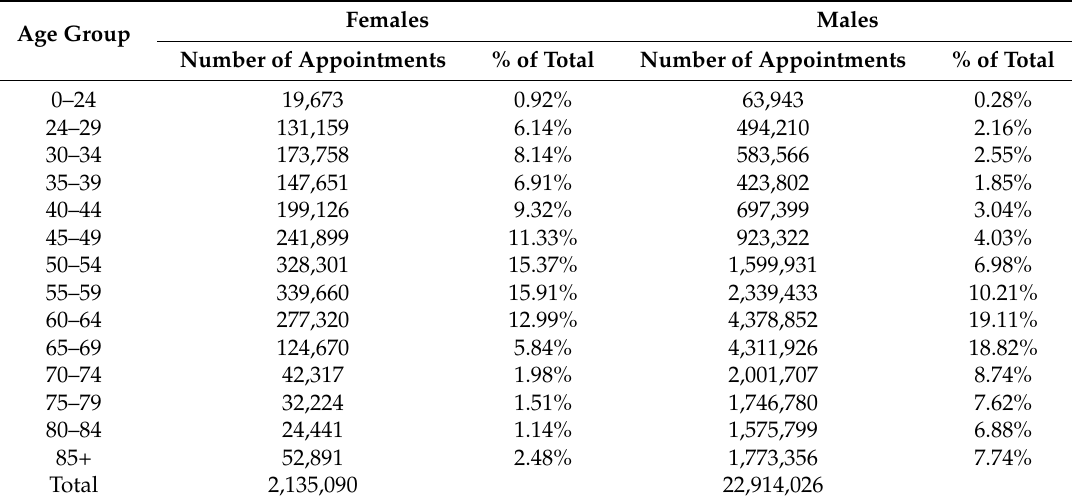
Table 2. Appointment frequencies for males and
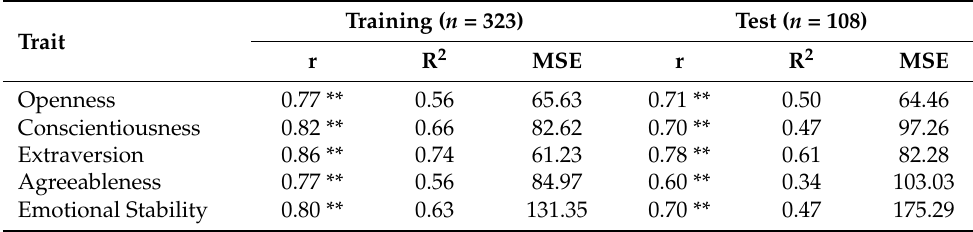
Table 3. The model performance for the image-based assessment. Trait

==

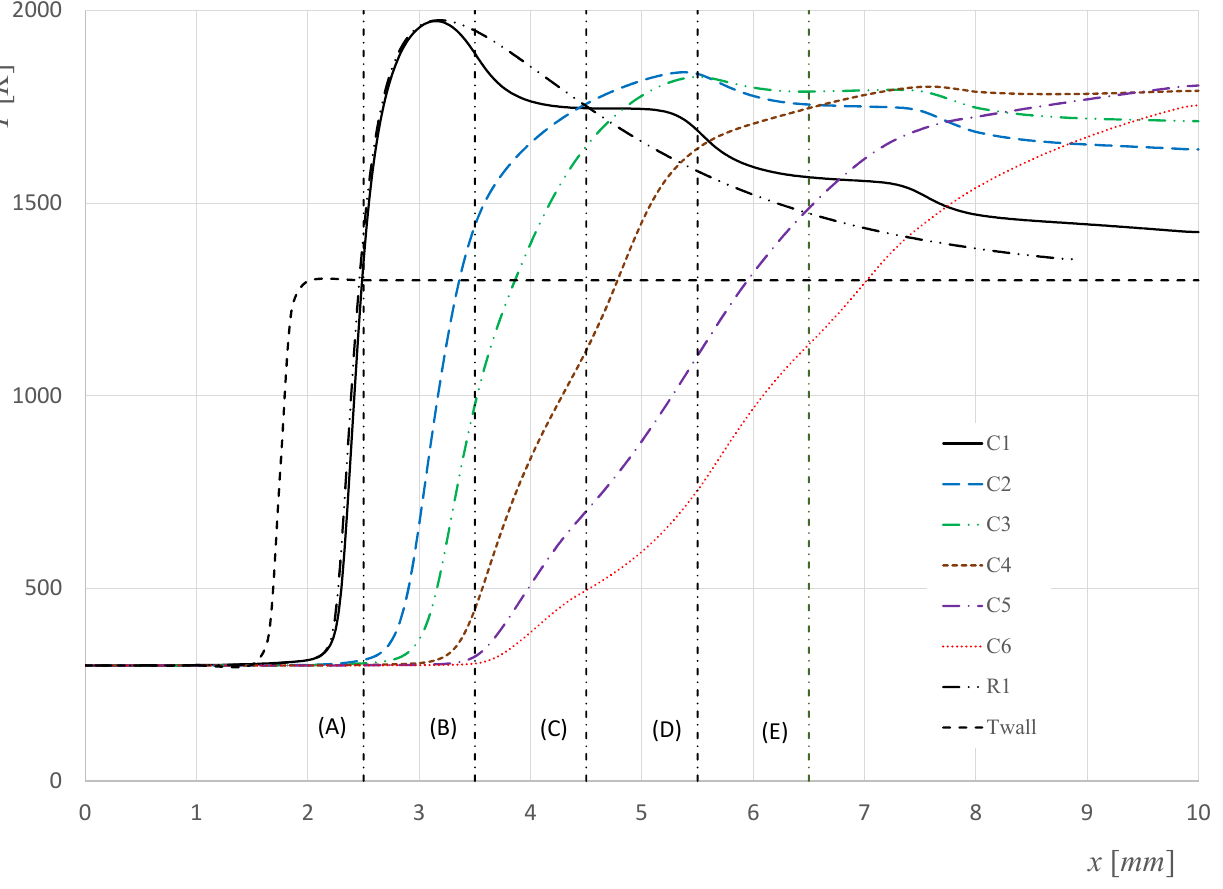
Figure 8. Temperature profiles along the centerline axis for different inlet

**Required action:** Reproduce the lines above starting at the one with "Table 2. Appointment" and ending at the one with "Table 3. The", both included, exactly and with no pictures.

**Answer to this problem:**
Table 2. Appointment frequencies for males and
Table 3. The model performance for the image-based assessment. Trait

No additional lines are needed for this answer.